The Generalist Was Right All Along
The bottleneck in most rooms full of experts isn't expertise. It's translation. And AI is making that more true, not less.
I've written before about how AI might actually increase the value of traditionally "human" skills. Communication. Empathy. Leadership. Storytelling.
Which is why I found it interesting to see Anthropic recently posting a role paying up to $400,000 per year—not for an engineer or researcher, but for someone focused on helping shape how people understand and interact with the technology.
The more capable AI becomes, the more I find myself wondering if the bottleneck shifts away from technical capability and toward translation.
This is the exact point where expertise alone reaches its point of diminishing returns.
Experts are great. I have relied on countless experts over my career. The people who deeply understand the code, the implications of the code, how that code will interact with other languages, how those environments need to connect, and so on. Or they have that same depth of knowledge around the business, logistics, or whatever else their domain might be.
True expertise can be awe-inspiring.
And then you put those experts in a room together and ask them to come up with a solution. Each expert looks at the problem through the lens of their expertise. The tech expert looks for the most elegant or impressive technical solution, regardless of how well it hits the business mark. The business expert asks for things that aren't technically feasible or resilient. This room is filled with incredibly smart, capable, motivated people with great ideas... but they're all out of alignment.

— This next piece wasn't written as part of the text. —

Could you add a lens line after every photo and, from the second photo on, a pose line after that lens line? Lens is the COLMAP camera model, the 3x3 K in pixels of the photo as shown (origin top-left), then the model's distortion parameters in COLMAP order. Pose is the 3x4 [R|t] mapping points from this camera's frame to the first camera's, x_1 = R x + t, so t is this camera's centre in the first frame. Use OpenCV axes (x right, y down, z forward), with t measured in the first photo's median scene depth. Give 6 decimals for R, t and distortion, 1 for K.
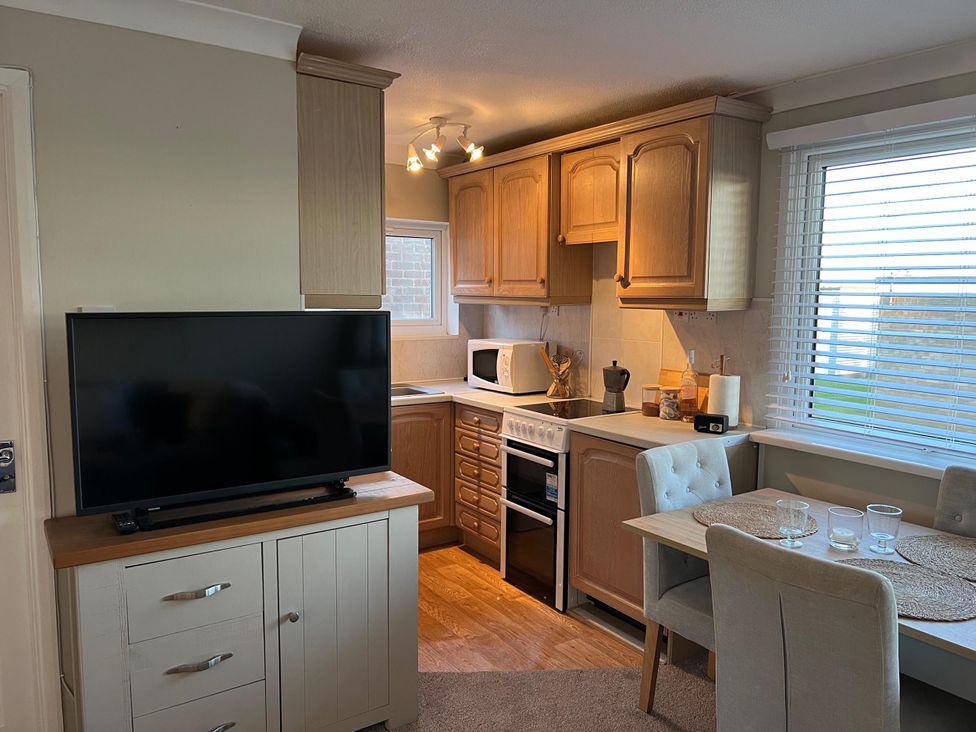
lens RADIAL K [[733.6, 0, 490.6], [0, 733.6, 370.3], [0, 0, 1]] dist [0.059073, -0.072252]
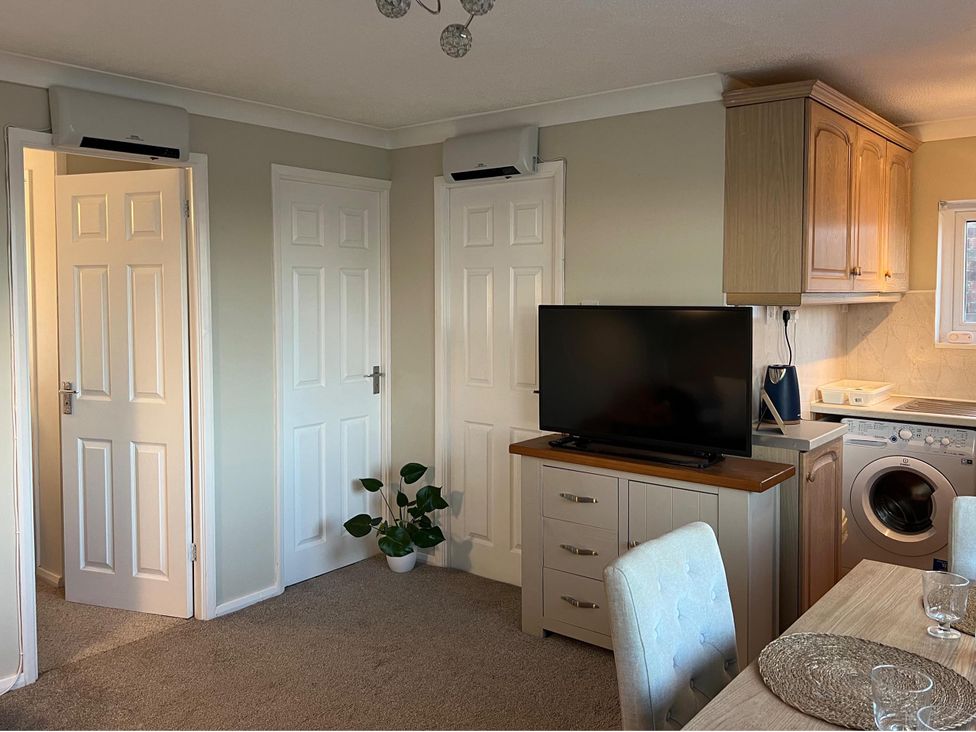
lens RADIAL K [[828.8, 0, 488.0], [0, 828.8, 330.7], [0, 0, 1]] dist [0.047427, 0.001758]
pose [[0.294204, 0.036872, -0.955031, 0.859031], [-0.097876, 0.995164, 0.008270, -0.018394], [0.950718, 0.091042, 0.296390, 0.253338]]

This is where you want the translator, and that is who AI companies are increasingly shifting their recruitment budgets toward.
As these systems grow, mature, and become increasingly complex, translators are poised to be the key to unlocking meaningful solutions. Not because they can come up with the technical solution, but because they can hear and grasp the limitations, tradeoffs, and capabilities. Not because they can best articulate the KPIs or business needs, but because they can hear and grasp what people are really asking for.
The translator can sit in that room with those experts and help them better understand each other and where they're trying to go. They point all those experts in the same direction, bringing an aligned solution closer and closer into focus.
The translator isn't necessarily the smartest person in the room, and they're unlikely to be the one with the most domain expertise. They're the person who understands enough of each perspective to help everyone else see beyond their own.
This is a symbiotic system. Translators need experts to clearly define the parameters of what is possible and what needs to be accomplished. Experts need translators to find alignment and push for solutions that solve the problem within those parameters.
Either alone can do great things, but when the right translator is paired with the right experts, teams can transcend individual greatness and create something real, valuable, and lasting. Those translators are often also the people best suited to help stakeholders understand how a solution meets their needs and to help users understand how it will improve their day-to-day lives.
All without getting lost in the technical or business jargon that experts live in and that tends to cause stakeholders and users alike to wander off to their happy place until the experts are done talking.
For much of my career, I worried that I wasn't enough of an expert. I knew a fair amount about technology, business, project management, marketing, organizational change, and product development, but I was rarely the deepest expert in the room.
When I started recognizing that as an asset rather than a liability, I was finally able to see a clearer path ahead. I was then better able to not only see my own value, but to convey it.
Realizing that my ability to zoom out to a different angle than the experts while still maintaining a clear enough view into their worlds allowed me to bring the room into focus and alignment was key.
That is an expertise of its own, just not in the sense we typically think about expertise.
Perhaps we're poised to see the value of that type of expertise—the one that is a mile wide, spanning different domains at varying depths, able to find the connective tissue and bring it to light—move into the spotlight.
As AI grows more powerful, the most valuable people may not be the ones building the tools, nor the ones consuming them.
They may be the people helping everyone else understand each other.